----- Document passage

Edward Aspinall
The new deputy district head of Aceh Jaya, Abu Tausi |
Aceh’s new governor, Irwandi Yusuf, is not a typical Indonesian politician. A US-trained veterinarian, he was a leading strategic thinker and propagandist for GAM. For several years after the collapse of the Suharto regime in 1998 he led a shadowy existence, dividing his time between composing GAM press releases and slipping away to the field, where he oversaw a major restructuring of the movement’s guerilla forces. Eventually, he was captured by the authorities after they declared martial law in Aceh in May 2003. He was imprisoned in Banda Aceh until the December 2004 tsunami destroyed the jail in which he was being held, allowing him to escape. A brief period as GAM’s chief representative during the disarmament process which followed the August 2005 Helsinki peace agreement gave him the public profile with which to run for office.
Now, as governor, he has delighted public opinion by refusing the use of his chauffer-driven Mercedes and instead driving himself around town in his modest ‘kijang’ van. He also invites delegations of foreign investors and other dignitaries to sit with him in Aceh’s smoky coffee shops. He has declared a moratorium on logging in the territory, said that he will wage war on corruption, and regularly conducts lightning inspections of government offices and schools (often finding them to be deserted). His great obsession, which he discusses publicly at every available opportunity, is encouraging economic growth and foreign investment.
Irwandi’s preoccupations are testimony to the success of the Aceh peace process. Instead of fighting for independence, GAM leaders are now occupied with the mundane business of running government and devising economic strategy. Two years ago, when representatives of the government of Indonesia and GAM met in Helsinki to sign the Memorandum of Understanding which brought peace to Aceh, few people predicted that such a dramatic political change would come so quickly. Nor did they foresee that the peace agreement would be implemented with so little violence or disruption on the ground.
However, without detracting from the successes, it is important to note that beneath the surface not everything is so calm. GAM leaders are nervous about whether they can meet the challenges which face them now that they are in government, and what the implications of failure might be, both for themselves and for the broader peace process.
Guerillas to bureaucrats
Irwandi’s election as governor was made possible as a result of the political deal which lay at the heart of the Helsinki agreement. In the negotiations which preceded the agreement, one of the thorniest issues was deciding on a new political format for Aceh. In exchange for giving up the independence goal, GAM wanted a chance to compete for power.
This was a difficult proposition because national legislation required political parties, if they wanted to register to run in elections, to show they had representation in two thirds of the districts in two thirds of the provinces of the country. GAM, however, was interested only in Aceh. In the end, a deal was struck. It entailed, first, an article in the MoU which was interpreted as allowing independent candidates to run for executive government positions in the province and, second, provisions to allow local political parties before the next legislative elections in 2009.
Last year’s election made good on the first half of that compromise. So far, most media attention has focused on Irwandi. But the December elections (plus a later one in Bireuen, in June) also brought to power GAM-supported candidates in eight of Aceh’s 22 districts and towns. At this level, the transformation of the former independence fighters is even more dramatic.
Nurdin Abdul Rahman, the GAM candidate in Bireuen, on the campaign trail |
Some of the new bupati (district heads) and mayors supported by GAM are relatively experienced. The mayor of Lhokseumawe, Munir Usman, is a former bank manager. Nurdin Abdul Rahman, the new bupati of Bireuen, was once a university lecturer and headed a humanitarian NGO, and later spent several years in exile in Australia .

----------
----- Stored data

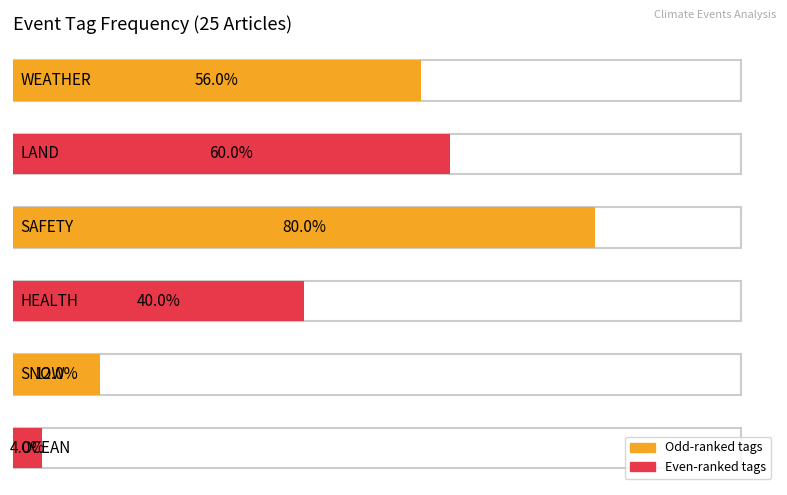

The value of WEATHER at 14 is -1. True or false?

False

----------
----- Stored data

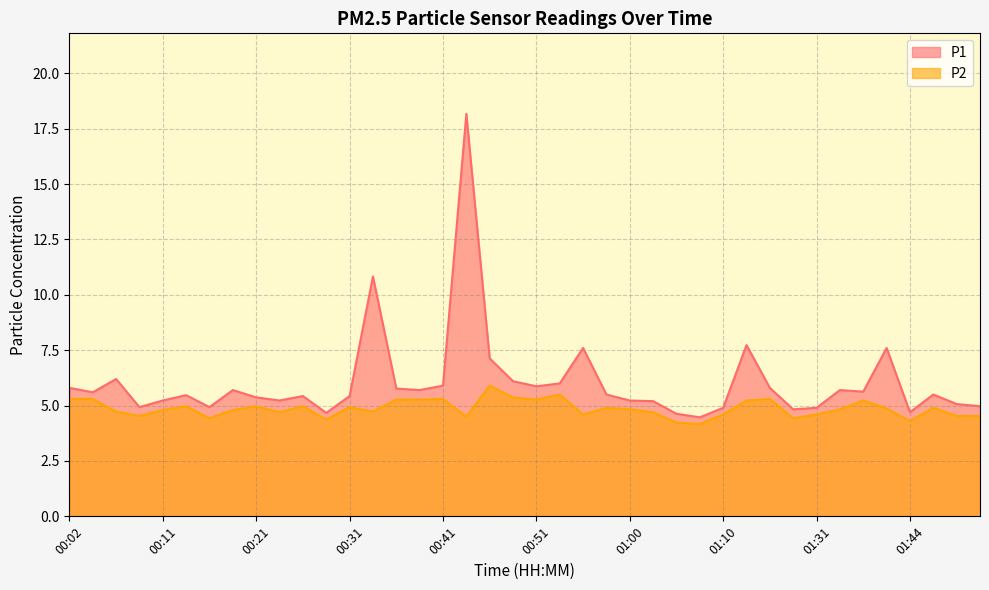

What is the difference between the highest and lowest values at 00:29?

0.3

----------

(Problem requirements)
From the article on Aceh's GAM leaders in government, reproduce word for word the stretch from "Nurdin Abdul Rahman, the GAM" through "in Australia .".

(Answer space)
Nurdin Abdul Rahman, the GAM candidate in Bireuen, on the campaign trail |
Some of the new bupati (district heads) and mayors supported by GAM are relatively experienced. The mayor of Lhokseumawe, Munir Usman, is a former bank manager. Nurdin Abdul Rahman, the new bupati of Bireuen, was once a university lecturer and headed a humanitarian NGO, and later spent several years in exile in Australia .